Russia on Saturday marks 50 years since Gherman Titov became the second man in orbit, a historic achievement long eclipsed by the first space flight of his friend and rival Yuri Gagarin months earlier.

His exploit was just as astonishing as Gagarin's journey to immortality and proved man could spend many hours in orbit. Yet Titov took to his grave the disappointment of being passed over in the race to be the first man in space.

Aged just 25, Titov orbited the earth 17 times after blasting off on August 6, 1961 in a flight that lasted more than 25 hours. Gagarin had made just a single orbit in his 108-minute April 12 flight.

Titov was the first man to spend a day in space and take pictures in orbit and also the first victim of space sickness. To this day, he remains the youngest human ever to have been to space.

At the height of the Cold War, Titov's feat stunned the United States.
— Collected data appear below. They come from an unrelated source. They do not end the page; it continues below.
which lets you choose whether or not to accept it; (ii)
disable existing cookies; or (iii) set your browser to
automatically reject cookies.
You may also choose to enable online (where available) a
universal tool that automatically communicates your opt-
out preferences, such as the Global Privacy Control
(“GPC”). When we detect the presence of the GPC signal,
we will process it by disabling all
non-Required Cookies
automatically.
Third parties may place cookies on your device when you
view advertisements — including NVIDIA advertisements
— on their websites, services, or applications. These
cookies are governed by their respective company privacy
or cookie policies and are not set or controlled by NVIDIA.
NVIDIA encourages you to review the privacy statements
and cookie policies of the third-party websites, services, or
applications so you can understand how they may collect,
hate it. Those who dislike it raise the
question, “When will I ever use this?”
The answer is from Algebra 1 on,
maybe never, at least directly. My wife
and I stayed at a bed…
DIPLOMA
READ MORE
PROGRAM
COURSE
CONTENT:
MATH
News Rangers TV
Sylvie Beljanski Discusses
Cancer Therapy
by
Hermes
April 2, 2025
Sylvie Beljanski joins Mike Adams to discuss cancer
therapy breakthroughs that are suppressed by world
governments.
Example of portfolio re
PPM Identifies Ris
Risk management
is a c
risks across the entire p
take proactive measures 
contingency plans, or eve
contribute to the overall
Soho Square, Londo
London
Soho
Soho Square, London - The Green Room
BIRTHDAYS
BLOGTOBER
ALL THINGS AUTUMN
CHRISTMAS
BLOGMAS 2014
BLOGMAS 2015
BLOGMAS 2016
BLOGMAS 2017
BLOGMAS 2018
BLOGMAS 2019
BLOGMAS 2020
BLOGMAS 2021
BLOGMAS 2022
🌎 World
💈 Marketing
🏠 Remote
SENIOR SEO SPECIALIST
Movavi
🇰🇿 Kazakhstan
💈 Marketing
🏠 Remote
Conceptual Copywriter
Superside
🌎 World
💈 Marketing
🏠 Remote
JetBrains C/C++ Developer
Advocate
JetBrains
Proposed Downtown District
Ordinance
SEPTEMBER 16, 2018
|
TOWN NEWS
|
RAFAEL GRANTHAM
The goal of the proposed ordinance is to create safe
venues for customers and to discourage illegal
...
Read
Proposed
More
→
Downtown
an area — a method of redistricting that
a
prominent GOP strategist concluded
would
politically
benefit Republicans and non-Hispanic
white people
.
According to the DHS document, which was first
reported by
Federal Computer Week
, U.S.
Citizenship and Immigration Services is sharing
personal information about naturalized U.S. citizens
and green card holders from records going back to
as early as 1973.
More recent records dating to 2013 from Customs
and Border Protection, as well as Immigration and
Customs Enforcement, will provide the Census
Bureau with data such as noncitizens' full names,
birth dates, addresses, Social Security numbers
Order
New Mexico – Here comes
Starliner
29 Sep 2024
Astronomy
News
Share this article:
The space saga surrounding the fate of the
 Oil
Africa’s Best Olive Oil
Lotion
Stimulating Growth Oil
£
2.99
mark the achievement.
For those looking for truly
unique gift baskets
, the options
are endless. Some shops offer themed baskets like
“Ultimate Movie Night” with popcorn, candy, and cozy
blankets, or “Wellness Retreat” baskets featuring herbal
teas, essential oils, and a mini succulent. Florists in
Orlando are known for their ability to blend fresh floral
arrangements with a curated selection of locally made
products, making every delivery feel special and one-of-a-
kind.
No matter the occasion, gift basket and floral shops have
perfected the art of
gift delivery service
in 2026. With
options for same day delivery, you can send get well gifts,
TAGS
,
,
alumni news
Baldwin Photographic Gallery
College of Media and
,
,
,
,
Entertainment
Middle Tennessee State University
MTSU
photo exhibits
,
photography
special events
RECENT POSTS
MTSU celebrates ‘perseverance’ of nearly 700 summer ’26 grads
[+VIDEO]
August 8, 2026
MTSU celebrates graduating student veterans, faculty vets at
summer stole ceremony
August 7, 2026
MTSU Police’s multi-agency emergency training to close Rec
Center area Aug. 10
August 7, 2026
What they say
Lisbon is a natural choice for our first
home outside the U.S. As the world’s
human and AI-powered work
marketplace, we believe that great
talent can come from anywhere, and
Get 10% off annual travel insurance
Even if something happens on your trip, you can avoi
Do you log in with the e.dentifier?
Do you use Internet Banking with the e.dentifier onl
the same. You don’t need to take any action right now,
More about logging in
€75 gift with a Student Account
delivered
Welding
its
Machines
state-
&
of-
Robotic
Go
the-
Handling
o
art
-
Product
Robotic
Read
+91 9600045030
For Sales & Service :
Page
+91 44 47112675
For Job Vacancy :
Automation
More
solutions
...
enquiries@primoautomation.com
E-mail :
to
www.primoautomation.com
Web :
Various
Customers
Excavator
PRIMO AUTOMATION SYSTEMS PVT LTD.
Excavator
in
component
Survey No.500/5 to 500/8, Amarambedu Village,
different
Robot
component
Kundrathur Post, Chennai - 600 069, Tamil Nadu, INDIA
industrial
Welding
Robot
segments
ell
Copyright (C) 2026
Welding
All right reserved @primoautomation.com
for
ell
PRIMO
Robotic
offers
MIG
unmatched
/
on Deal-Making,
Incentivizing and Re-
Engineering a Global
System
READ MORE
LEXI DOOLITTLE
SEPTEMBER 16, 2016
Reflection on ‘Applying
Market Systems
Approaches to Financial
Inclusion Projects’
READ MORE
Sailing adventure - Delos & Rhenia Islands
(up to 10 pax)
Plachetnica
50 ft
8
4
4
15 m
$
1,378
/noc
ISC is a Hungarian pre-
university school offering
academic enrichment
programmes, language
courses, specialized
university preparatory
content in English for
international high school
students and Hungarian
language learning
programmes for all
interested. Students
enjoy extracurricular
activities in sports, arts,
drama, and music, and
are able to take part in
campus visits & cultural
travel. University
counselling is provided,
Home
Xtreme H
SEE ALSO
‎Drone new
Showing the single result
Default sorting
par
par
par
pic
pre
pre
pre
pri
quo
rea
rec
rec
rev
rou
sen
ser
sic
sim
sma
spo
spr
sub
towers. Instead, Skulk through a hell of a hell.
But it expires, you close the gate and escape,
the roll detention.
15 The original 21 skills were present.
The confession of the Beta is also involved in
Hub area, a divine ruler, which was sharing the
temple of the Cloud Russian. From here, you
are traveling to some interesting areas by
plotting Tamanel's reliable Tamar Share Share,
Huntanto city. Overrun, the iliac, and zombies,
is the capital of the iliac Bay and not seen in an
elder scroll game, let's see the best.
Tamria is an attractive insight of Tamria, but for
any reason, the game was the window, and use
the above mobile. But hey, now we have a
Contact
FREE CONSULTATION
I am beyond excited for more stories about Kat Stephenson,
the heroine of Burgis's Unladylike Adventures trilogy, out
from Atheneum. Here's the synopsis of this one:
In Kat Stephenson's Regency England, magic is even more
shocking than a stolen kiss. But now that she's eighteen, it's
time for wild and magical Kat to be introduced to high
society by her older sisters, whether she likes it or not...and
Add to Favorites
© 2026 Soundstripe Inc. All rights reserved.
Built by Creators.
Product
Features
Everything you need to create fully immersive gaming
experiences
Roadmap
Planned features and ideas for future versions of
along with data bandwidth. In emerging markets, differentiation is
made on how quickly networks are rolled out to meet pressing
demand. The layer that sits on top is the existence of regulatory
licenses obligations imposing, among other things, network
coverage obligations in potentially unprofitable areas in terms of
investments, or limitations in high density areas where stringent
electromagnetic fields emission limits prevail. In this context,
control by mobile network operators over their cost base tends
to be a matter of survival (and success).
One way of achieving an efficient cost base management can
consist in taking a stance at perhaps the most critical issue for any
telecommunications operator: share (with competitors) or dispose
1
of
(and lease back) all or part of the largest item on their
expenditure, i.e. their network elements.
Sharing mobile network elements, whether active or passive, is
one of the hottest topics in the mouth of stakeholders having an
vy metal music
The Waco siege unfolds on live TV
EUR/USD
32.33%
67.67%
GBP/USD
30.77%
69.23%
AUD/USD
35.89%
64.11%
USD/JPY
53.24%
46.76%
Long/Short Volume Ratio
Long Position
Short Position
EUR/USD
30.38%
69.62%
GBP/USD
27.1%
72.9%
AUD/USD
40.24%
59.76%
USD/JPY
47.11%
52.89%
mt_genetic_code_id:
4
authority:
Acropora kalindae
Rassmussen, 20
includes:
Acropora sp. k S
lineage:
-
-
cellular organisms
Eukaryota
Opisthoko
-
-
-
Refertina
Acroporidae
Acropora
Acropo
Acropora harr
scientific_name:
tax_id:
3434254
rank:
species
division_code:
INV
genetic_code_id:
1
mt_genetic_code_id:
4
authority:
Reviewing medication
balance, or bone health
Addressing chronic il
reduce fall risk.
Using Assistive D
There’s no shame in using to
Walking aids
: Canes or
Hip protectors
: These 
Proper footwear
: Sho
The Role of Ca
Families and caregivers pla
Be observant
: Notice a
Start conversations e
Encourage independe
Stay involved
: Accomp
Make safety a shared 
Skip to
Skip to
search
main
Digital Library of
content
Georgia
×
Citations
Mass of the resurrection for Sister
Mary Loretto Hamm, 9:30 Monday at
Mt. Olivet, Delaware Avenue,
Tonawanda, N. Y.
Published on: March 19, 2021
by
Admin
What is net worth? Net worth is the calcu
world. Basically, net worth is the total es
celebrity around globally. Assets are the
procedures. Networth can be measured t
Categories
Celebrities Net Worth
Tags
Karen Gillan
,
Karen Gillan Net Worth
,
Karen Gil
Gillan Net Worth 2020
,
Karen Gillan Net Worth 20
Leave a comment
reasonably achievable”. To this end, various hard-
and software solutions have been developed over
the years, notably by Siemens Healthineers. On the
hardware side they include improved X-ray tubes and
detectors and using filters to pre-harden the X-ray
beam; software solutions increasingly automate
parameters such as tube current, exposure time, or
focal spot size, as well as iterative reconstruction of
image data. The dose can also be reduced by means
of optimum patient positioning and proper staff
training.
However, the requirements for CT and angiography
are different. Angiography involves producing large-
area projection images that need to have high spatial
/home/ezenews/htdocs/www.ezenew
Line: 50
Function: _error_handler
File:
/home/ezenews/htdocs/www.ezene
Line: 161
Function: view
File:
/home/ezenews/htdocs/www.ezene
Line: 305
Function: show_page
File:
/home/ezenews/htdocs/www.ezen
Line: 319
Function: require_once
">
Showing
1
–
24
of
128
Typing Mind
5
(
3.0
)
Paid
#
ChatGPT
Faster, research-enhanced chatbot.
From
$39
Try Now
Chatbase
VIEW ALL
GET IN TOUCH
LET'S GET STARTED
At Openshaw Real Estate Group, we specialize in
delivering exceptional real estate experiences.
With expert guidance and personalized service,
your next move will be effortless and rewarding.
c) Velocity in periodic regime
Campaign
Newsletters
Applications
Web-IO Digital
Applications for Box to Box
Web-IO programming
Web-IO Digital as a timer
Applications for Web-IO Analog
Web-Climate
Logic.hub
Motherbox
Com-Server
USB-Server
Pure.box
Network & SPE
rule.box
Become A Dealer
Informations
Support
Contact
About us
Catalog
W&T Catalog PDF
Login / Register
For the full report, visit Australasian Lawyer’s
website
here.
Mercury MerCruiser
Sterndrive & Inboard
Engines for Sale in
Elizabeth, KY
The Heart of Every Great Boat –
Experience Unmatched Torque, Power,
Alan Shepard, on May 5, 1961, had become the first American and second man in space but his flight lasted only 15 minutes and was suborbital.

But celebrations of the records set by Titov -- who died of a cardiac arrest in his sauna in 2000 -- are set to be considerably more muted than the extravaganza of events laid on for the Gagarin anniversary earlier this year.

The main event will be the opening of a memorial museum in Titov's native village of Polkovnikovo in the Altai region of southern Siberia in a ceremony due to be attended by ex-cosmonauts and his widow Tamara.

Moscow photo gallery Fotosoyuz has also opened an exhibition of the history of space photography in honour of Titov's achievement in taking the first images of the earth from space.

But tragically, Titov was painfully aware throughout his life that Gagarin's narrow selection over him to fly on April 12 essentially meant he would be forgotten by history.

Chosen after years of demanding tests from a long list of hundreds of ambitious Soviet fighter pilots, Gagarin and Titov emerged as the two strongest candidates to become the first man in space.

The Soviet authorities only made the decision in favour of Gagarin on the eve of the flight. In the archive footage, Titov makes no attempt to disguise his disappointment, hanging his head as the official decision is announced.

"Journalists said I was so glad for Gagarin," Titov said in rare comments in 1985. "Of course, there was nothing of the sort."

Russian space experts have always acknowledged that Titov was physically as ready as Gagarin for the flight. But the Soviet authorities were said to have been concerned by Titov's introvert character, less proletarian upbringing and un-Russian sounding name.

Titov's father named his son Gherman not because of any link to Germany but after a character in Pushkin's masterpiece "The Queen of Spades". For many, this cost Titov his place in history.

"I am often asked how Gherman coped" with not being the first man in space, his widow Tamara Titova told Russian Channel One television in a 2010 documentary. "Of course he suffered that it was not him. He was ready to carry out that mission."

"It was the eternal question for Gherman. 'Why were you not the first?'" she recalled. "His reply was 'There was just one seat in the spaceship, so we could not go together.'"

Titov's flight aboard Vostok-2 was a resounding success, although he had to cope with the nausea of space sickness, a problem still encountered by modern day astronauts. He famously told mission control he felt "ghastly".

Yet he also managed to take a nap, even oversleeping and prompting fears at mission control that he had died.

He was rocked by Gagarin's death in a plane crash in 1968, not just because he lost a friend but because the Soviet leadership then banned Titov from his greatest passion -- flying. Having lost Gagarin, they would not risk losing another hero.

Titov did not take well to the collapse of the Soviet Union. He was in particular saddened by the state of the space industry in the new Russia and became a member of the Russian parliament for the Communist Party.

He dreamed of one more record -- going into orbit again to beat John Glenn as the oldest man in space. But he died before coming close to realising this final ambition.